He remembers the hatred, the jeering, the hurled objects, and the violence toward drag queens and gays at the time, and recalls that by the early 1990s, the spectacle of Halloween for adults was but dry tinder waiting for a spark to ignite it.
Wildfire
At least in Toronto in the very early 1990s, people didn’t go out in costume at Halloween. Henderson remembers that the thought of grown men in costumes was “creepy”. Sometimes it was okay for women to wear [sexy sexist] costumes, but for men costumes were “frowned down upon”.
One year, he, with his friend Cheyenne Lee who hatched the plan, decided one year to defy convention and go out and enjoy themselves in full Halloween disguises. Halloween was on a weekend that year and they went out three nights in a row as Dracula (Henderson) and his dead showgirl girlfriend (Lee). They went to neighbourhood haunts like the Artful Dodger pub on Isabella and ended up at Woody’s, a popular gay bar at Church and Wellesley Streets, but not much was happening there.
Out on the street, they looked across to Crews, another bar, and decided to go over. As Torontonians do, they J-walked across the road, and as they did, an oncoming car flashed its lights at them so their costumes could be better seen. The car approached slowly then stopped just in time for Lee and Henderson to lay on the hood and make scary faces into the wind shield.
“People loved it!” Henderson remembers. “A car coming south also wanted to be a part of it, so we laid on the hood and gave that car the same treatment.

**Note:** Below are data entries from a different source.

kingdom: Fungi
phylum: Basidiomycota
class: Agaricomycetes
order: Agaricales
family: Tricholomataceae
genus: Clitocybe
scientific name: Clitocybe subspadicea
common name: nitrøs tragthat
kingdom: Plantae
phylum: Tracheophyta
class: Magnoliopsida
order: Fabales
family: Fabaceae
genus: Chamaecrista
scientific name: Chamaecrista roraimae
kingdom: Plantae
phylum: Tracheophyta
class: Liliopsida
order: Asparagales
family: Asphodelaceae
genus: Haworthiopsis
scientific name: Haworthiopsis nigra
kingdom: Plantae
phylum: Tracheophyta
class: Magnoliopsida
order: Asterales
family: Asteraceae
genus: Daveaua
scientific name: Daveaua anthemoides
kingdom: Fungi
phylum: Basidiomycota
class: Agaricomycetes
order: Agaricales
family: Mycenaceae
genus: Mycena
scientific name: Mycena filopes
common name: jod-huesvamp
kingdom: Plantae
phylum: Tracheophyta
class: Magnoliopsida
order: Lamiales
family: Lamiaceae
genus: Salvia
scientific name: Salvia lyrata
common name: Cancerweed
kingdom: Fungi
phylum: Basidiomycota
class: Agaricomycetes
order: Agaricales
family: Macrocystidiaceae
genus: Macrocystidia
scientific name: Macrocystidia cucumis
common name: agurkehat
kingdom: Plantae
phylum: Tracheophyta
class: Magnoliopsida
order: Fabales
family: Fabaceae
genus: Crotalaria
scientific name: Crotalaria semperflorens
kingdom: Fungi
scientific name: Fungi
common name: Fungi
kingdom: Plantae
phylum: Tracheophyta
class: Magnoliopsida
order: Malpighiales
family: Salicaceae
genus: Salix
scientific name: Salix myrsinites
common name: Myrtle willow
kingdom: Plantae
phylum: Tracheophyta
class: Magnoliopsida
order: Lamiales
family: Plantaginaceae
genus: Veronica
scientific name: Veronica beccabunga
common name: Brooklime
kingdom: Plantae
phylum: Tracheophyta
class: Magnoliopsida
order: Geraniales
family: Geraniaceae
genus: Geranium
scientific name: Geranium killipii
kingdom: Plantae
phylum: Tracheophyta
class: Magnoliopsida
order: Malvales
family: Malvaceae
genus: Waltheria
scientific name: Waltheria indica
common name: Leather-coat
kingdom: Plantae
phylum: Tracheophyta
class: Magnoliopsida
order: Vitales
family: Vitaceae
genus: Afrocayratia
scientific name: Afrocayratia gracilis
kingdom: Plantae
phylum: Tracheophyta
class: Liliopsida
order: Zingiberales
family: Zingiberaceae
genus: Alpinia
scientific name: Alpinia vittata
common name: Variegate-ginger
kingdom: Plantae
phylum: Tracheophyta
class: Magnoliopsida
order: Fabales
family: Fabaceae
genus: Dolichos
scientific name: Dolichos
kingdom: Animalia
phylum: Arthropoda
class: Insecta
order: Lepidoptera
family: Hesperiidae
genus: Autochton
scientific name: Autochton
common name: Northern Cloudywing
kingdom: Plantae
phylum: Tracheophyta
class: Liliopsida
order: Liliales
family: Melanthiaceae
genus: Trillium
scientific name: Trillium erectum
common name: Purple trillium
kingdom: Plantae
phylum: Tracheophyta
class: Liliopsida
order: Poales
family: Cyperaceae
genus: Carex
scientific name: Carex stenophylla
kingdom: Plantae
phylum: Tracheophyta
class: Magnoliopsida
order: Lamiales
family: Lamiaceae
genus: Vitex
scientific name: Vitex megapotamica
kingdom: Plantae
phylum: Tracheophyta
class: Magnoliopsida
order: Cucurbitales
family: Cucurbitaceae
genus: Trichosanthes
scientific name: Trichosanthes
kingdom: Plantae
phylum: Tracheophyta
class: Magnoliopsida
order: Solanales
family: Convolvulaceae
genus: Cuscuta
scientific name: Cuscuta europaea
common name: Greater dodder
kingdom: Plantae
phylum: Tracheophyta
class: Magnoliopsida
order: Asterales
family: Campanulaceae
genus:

Cheyenne was whipping up the street. Drag queens started to notice and came out onto the street. The police were there but they didn’t shut it down. It was the perfect storm.”
The following year, the 519 Community Centre got a permit and paid for a street party and closed off several blocks for the costume parades, and it’s never been the same since. Last year, 30,000 people came out to see the spectacle of Church Street at Halloween.
“Something got unlocked and it didn’t stop,” Henderson explains. “The costume businesses on Yonge Street would never have survived if it hadn’t been for us. We all woke up when it was really dark – the colours came back.”
But the bonfire of the Church Street Halloween spirit could not have been ignited without a spark. Henderson says that Lee lived and died Halloween (indeed, she named her son, Spider), she had the ability to make things fun and clean things up.
“It wasn’t popular to have gay friends in the 80s,” Henderson says of his late friend. “She was the Kathy Griffin of the day. She got the jokes in life, she lit the fire. Cheyenne was the spark that lit the flame of the Halloween tinder.”